**PAGE EXCERPT**:
^^^^
In general

In general, autoscaling can be done on pod or node level in Kubernetes. In most cases, autoscaling is done on CPU or memory usage, or scheduling constraints. It can also be done on custom metrics and thresholds.

Kubernetes requests and limits

Kubernetes requests and limits associate with autoscaling in Kubernetes as they

  • requests

    • what the scheduler should carve out

  • limits

    • enforced at runtime (cgroup)

    • simplified, they are upper bound for resoure usage, making sure that pod does not consumere more resources than what's specified in limits

    • if request is not defined, value of limit is used in its place

Kubernetes built-in components

Horizontal pod autoscaler (HPA)

  • HPA is a controller and it will scale pods by adding new replicas

  • By default HPA will scale by CPU

  • Scaling should be set againt deployment, not replica set

  • For example: kubectl autoscale deployment $DEPLOYMENT --cpu-percent=50 --min=1 --max=10

Vertical pod autoscaler (VPA)
^^^^
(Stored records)
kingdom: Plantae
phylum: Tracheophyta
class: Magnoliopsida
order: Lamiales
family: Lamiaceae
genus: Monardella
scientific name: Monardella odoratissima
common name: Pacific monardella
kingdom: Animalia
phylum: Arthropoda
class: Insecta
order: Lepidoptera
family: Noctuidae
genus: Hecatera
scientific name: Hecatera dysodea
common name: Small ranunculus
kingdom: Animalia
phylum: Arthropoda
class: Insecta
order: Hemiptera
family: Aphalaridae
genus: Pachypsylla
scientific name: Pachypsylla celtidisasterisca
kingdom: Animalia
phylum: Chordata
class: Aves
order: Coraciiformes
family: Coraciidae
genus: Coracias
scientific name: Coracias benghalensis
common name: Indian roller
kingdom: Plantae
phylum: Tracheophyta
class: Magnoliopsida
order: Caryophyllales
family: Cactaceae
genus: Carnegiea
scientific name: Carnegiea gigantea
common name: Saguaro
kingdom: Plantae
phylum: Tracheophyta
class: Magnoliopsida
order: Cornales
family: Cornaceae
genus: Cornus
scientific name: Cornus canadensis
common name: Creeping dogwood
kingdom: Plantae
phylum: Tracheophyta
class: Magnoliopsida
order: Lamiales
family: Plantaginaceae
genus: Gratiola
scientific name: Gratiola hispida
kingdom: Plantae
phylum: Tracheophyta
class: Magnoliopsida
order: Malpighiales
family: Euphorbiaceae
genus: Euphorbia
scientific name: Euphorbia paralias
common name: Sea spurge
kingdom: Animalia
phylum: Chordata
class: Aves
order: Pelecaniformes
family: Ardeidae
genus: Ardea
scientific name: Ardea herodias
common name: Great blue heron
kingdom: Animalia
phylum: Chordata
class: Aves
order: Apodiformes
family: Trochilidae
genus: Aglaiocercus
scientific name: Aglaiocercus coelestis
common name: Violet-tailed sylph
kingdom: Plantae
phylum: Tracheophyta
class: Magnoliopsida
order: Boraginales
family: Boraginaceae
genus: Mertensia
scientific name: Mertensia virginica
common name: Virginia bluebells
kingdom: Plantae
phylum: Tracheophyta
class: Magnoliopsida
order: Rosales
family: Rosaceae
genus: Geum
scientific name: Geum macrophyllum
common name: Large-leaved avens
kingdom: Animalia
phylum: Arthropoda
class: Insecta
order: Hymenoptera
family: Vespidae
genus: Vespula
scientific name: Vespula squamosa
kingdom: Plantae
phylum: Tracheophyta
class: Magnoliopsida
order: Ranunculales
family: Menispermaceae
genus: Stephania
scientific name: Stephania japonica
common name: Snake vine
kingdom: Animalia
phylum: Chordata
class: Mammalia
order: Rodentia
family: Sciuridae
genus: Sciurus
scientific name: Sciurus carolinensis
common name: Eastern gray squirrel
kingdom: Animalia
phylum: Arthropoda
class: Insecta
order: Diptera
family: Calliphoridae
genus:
^^^^
**SET OF TASKS**:
• a. Reproduce the stretch of the Kubernetes autoscaling notes from "Horizontal pod autoscaler" through "pod autoscaler (VPA)", substituting "ReplicaSet" for "replica set".
• b. In the Kubernetes autoscaling notes, list every option flag, with its value, that appears in the example kubectl command.

**TASK RESPONSES**:
• a.
Horizontal pod autoscaler (HPA)

  • HPA is a controller and it will scale pods by adding new replicas

  • By default HPA will scale by CPU

  • Scaling should be set againt deployment, not ReplicaSet

  • For example: kubectl autoscale deployment $DEPLOYMENT --cpu-percent=50 --min=1 --max=10

Vertical pod autoscaler (VPA)

• b.
--cpu-percent=50
--min=1
--max=10